_What you will do_.
Using the listing that follows, return every line with the word "shift".

_Data excerpts_.
· · · · ·

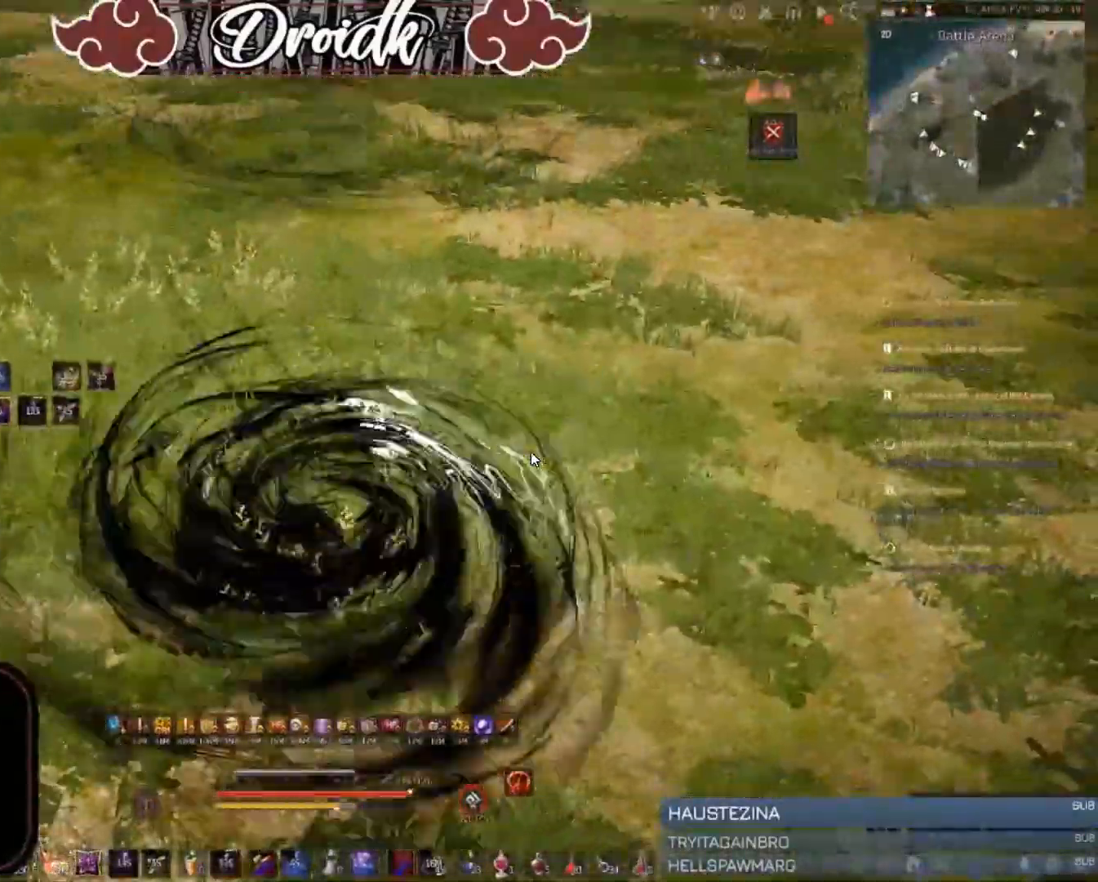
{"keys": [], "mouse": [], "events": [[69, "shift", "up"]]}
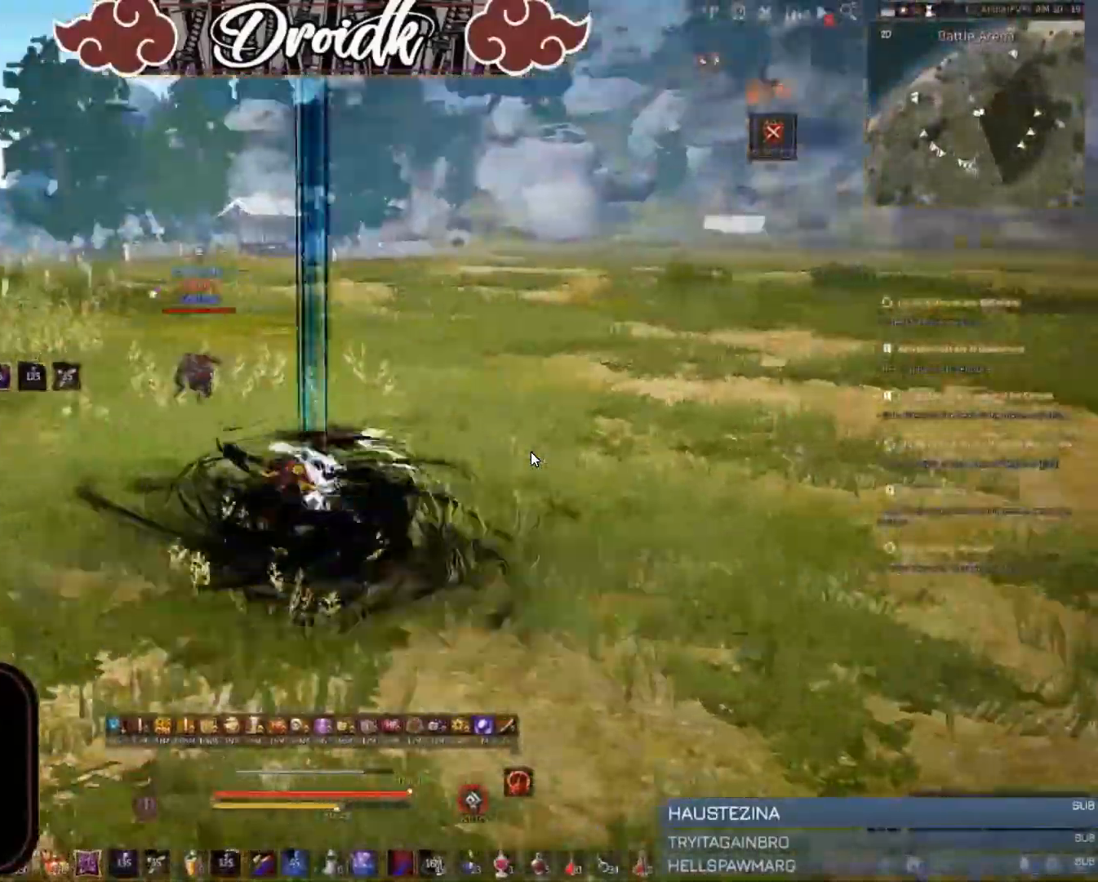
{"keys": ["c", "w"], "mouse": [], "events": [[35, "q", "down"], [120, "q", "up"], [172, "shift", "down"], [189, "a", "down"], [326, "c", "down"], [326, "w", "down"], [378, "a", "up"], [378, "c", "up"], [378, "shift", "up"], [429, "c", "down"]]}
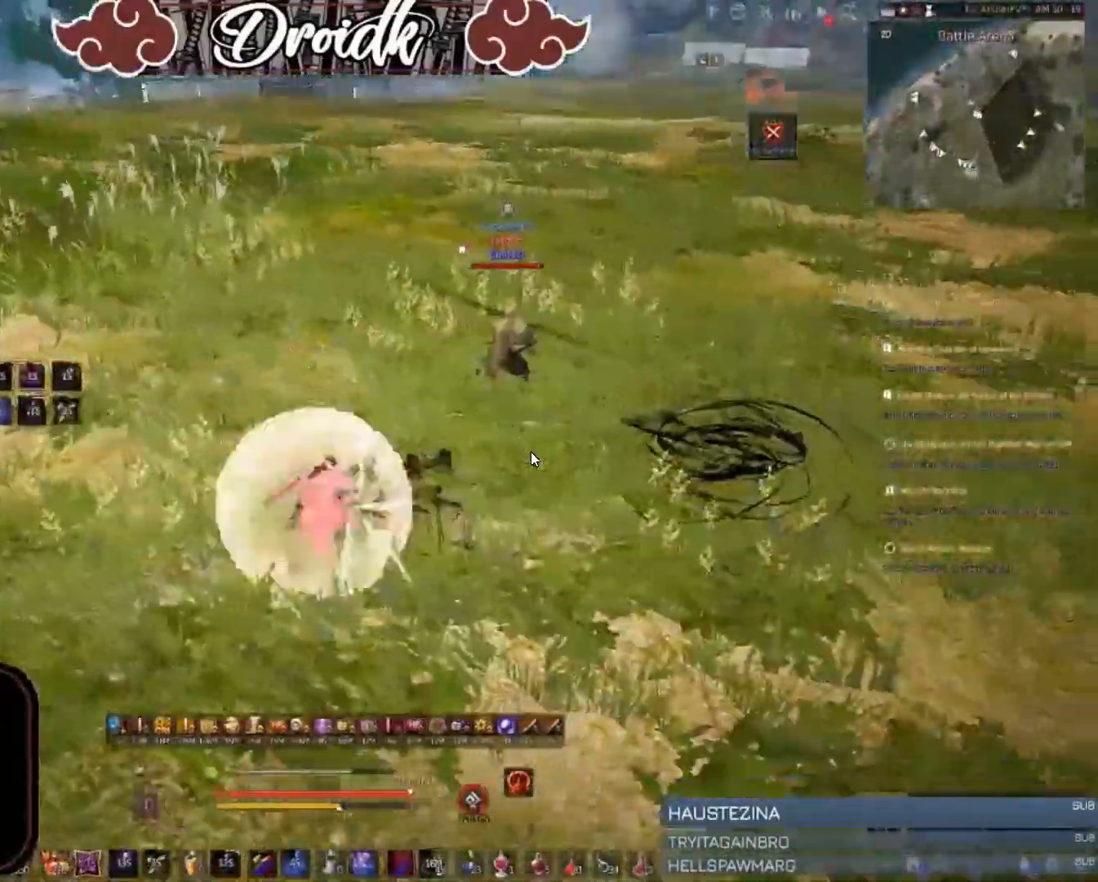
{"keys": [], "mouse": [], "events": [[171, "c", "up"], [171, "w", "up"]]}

· · · · ·

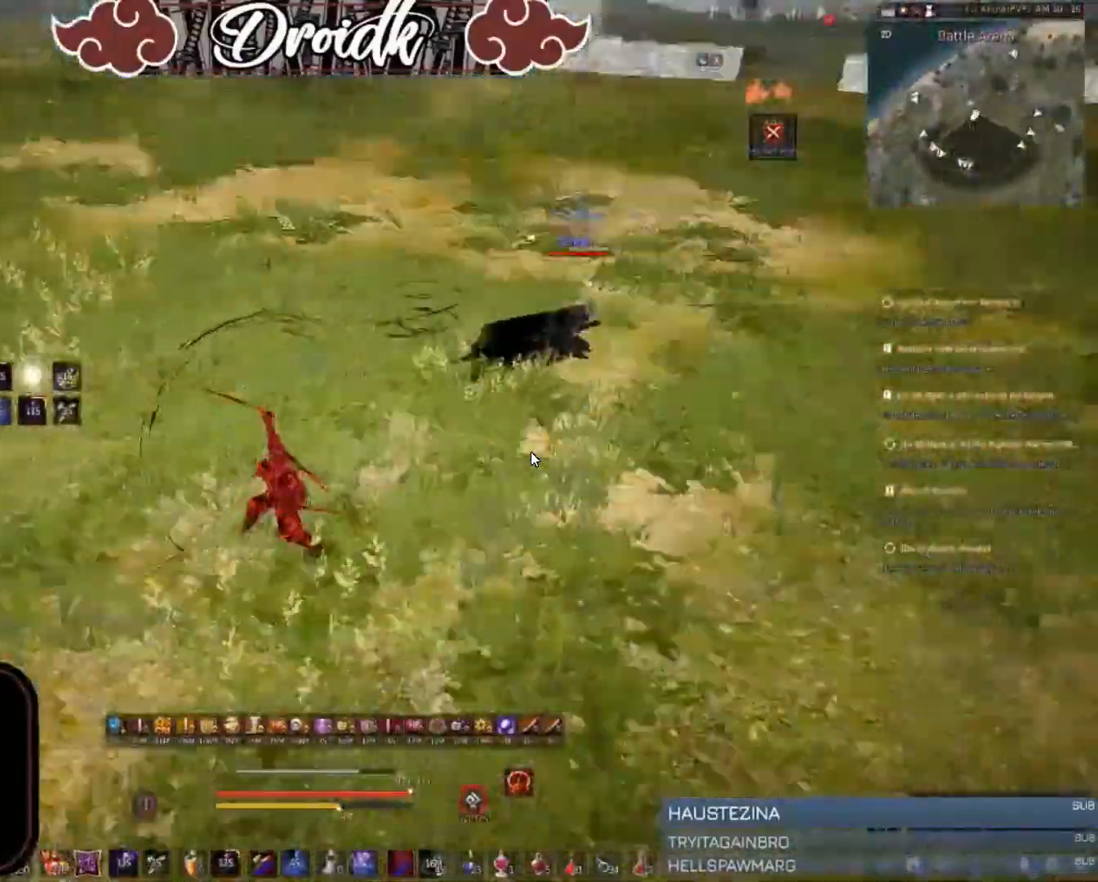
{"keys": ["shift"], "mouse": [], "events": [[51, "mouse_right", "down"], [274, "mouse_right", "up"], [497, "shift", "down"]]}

· · · · ·

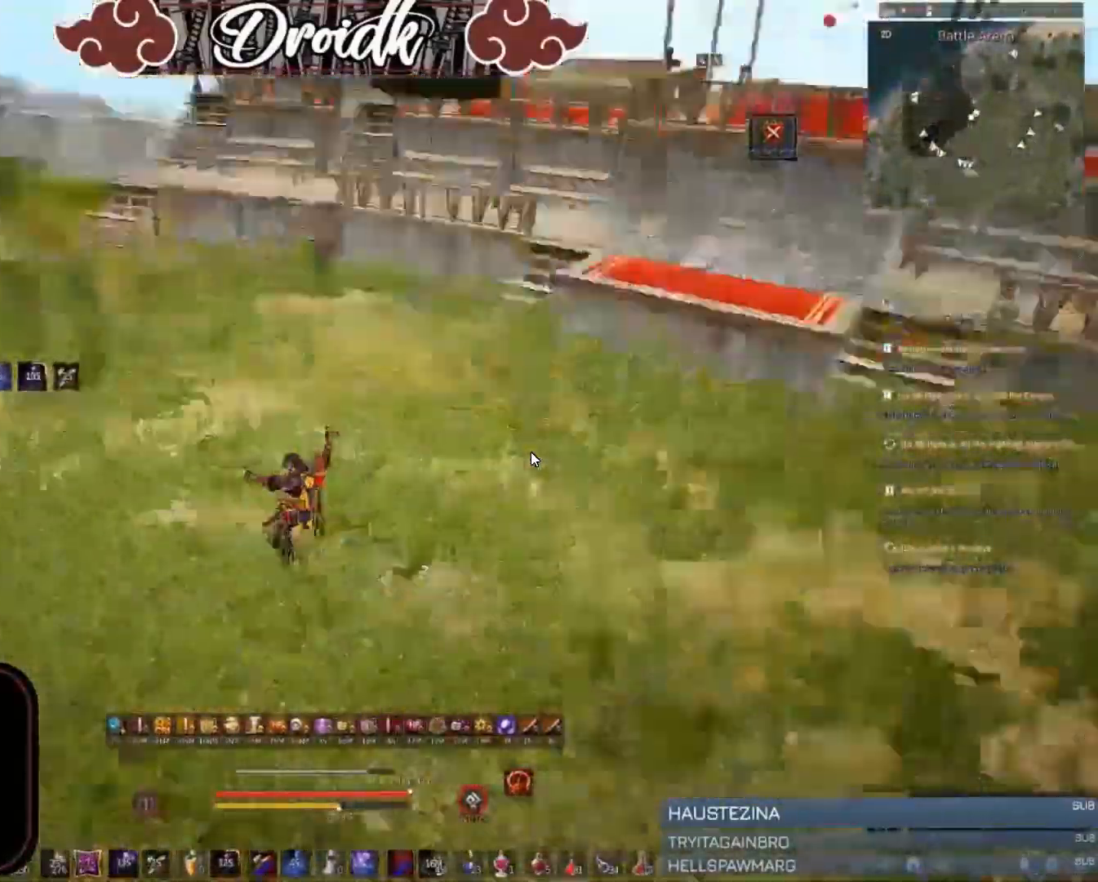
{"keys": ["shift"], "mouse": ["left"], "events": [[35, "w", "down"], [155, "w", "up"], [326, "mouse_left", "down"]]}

· · · · ·

_Task result_.
{"keys": [], "mouse": [], "events": [[69, "shift", "up"]]}
{"keys": ["c", "w"], "mouse": [], "events": [[35, "q", "down"], [120, "q", "up"], [172, "shift", "down"], [189, "a", "down"], [326, "c", "down"], [326, "w", "down"], [378, "a", "up"], [378, "c", "up"], [378, "shift", "up"], [429, "c", "down"]]}
{"keys": ["shift"], "mouse": [], "events": [[51, "mouse_right", "down"], [274, "mouse_right", "up"], [497, "shift", "down"]]}
{"keys": ["shift"], "mouse": ["left"], "events": [[35, "w", "down"], [155, "w", "up"], [326, "mouse_left", "down"]]}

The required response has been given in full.